One of the first things that impact your BAC is the number of drinks a person has consumed. The more drinks someone has had, the more likely they are to have an increase in their blood alcohol concentration.
Another factor that can greatly influence BAC is body weight. Information from Barnard College shows that the less body mass someone has, the greater impact alcohol will have on them than a heavier individual. Other factors that can impact your BAC include your gender, medications and, in some cases, the amount of food that you’ve eaten that day.
While these factors can impact your blood alcohol concentration, the more you drink and the higher your BAC gets, the more it will impact you.
For instance, according to Stanford University, when your BAC reaches .07-.09 you begin to lose control over things like your balance and vision. When your BAC reaches .16-.20 is when you begin to feel nauseous and at .35-.40 your most likely going to black-out or slip into a coma.
These health concerns are important to remember because everyone is different.
Each person is affected differently by drinking. Just because one drink doesn’t bother you doesn’t mean that it won’t impact someone else more.
- Time is the only way to lower BAC.
Many people may believe that there are quick ways to lower your BAC. You might have heard that by eating a meal, drinking coffee or taking a nap, you can easily speed up the process of lowering your BAC, but these are all myths. The reality is that time is the only thing that can lower BAC.
According to the National Health Services, it can take an average of one hour for the body of an adult to break down one unit of alcohol. One unit of alcohol is typically 10 ml or 8 g of pure alcohol. So, it can take a very extensive amount of time for your body to lower the level of alcohol in your blood.
- The legal limit for anyone under the age of 21 is a BAC of 0.
In Missouri, it’s illegal for anyone over the age of 21 to drive with a blood alcohol concentration of .08 or higher, but a BAC of 0 is the legal limit for anyone under the age of 21.
Drinking underage is not only against the law, but it’s also extremely dangerous.
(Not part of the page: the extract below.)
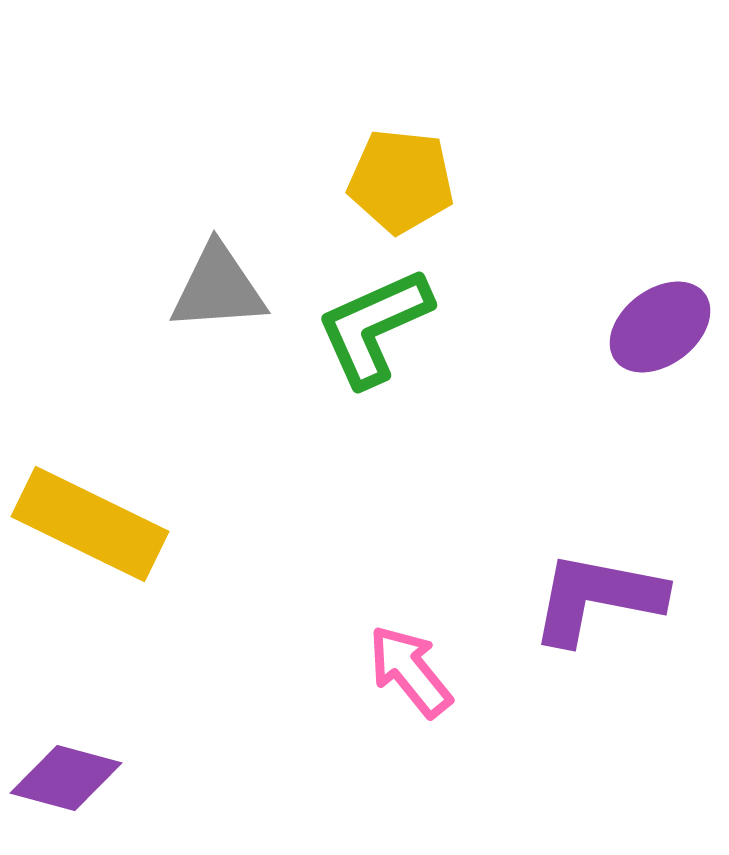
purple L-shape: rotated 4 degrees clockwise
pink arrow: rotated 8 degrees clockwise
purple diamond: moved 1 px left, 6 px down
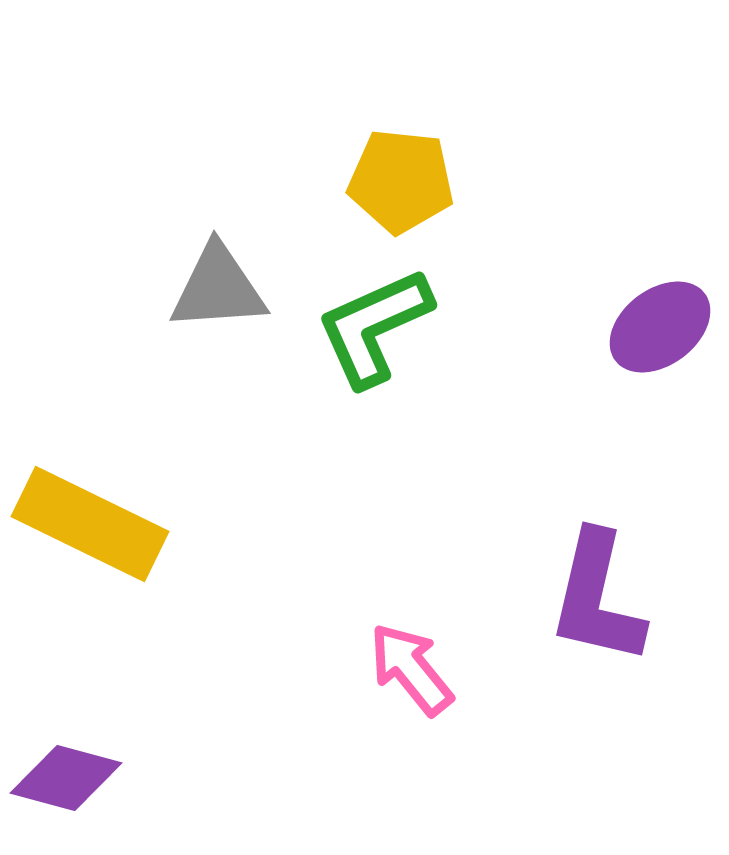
purple L-shape: rotated 88 degrees counterclockwise
pink arrow: moved 1 px right, 2 px up
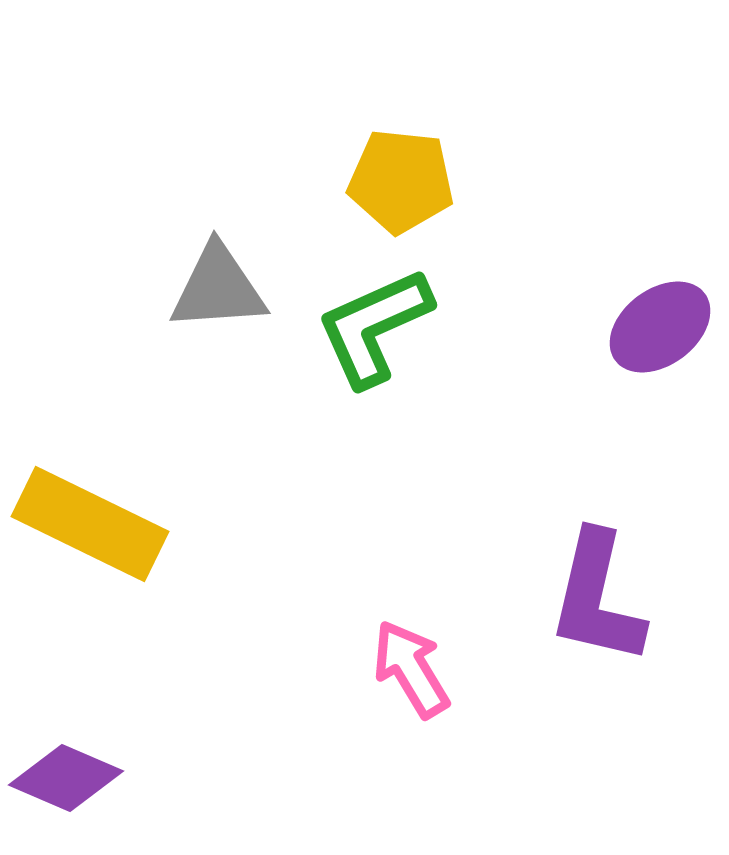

The brain isn’t finished developing until the age of 25, so the brain of someone drinking underage will react differently to the alcohol than the mind and body of an adult.
Additionally, research from the National Institute on Alcohol Abuse and Alcoholism shows that the earlier a teen drinks, the more likely they are to become addicted to alcohol later in life. For these reasons, every parent should talk with their teen about their expectations on underage drinking, and ensure they know it is never acceptable for them to drink while underage.
As an adult, it’s important to know the facts about what BAC is. By knowing the impact alcohol can have on the body, we can make choices that set good examples to the teens around us. By displaying good and cautious practices of drinking to our teens, they can model those behaviors later in life when they are over the age of 21.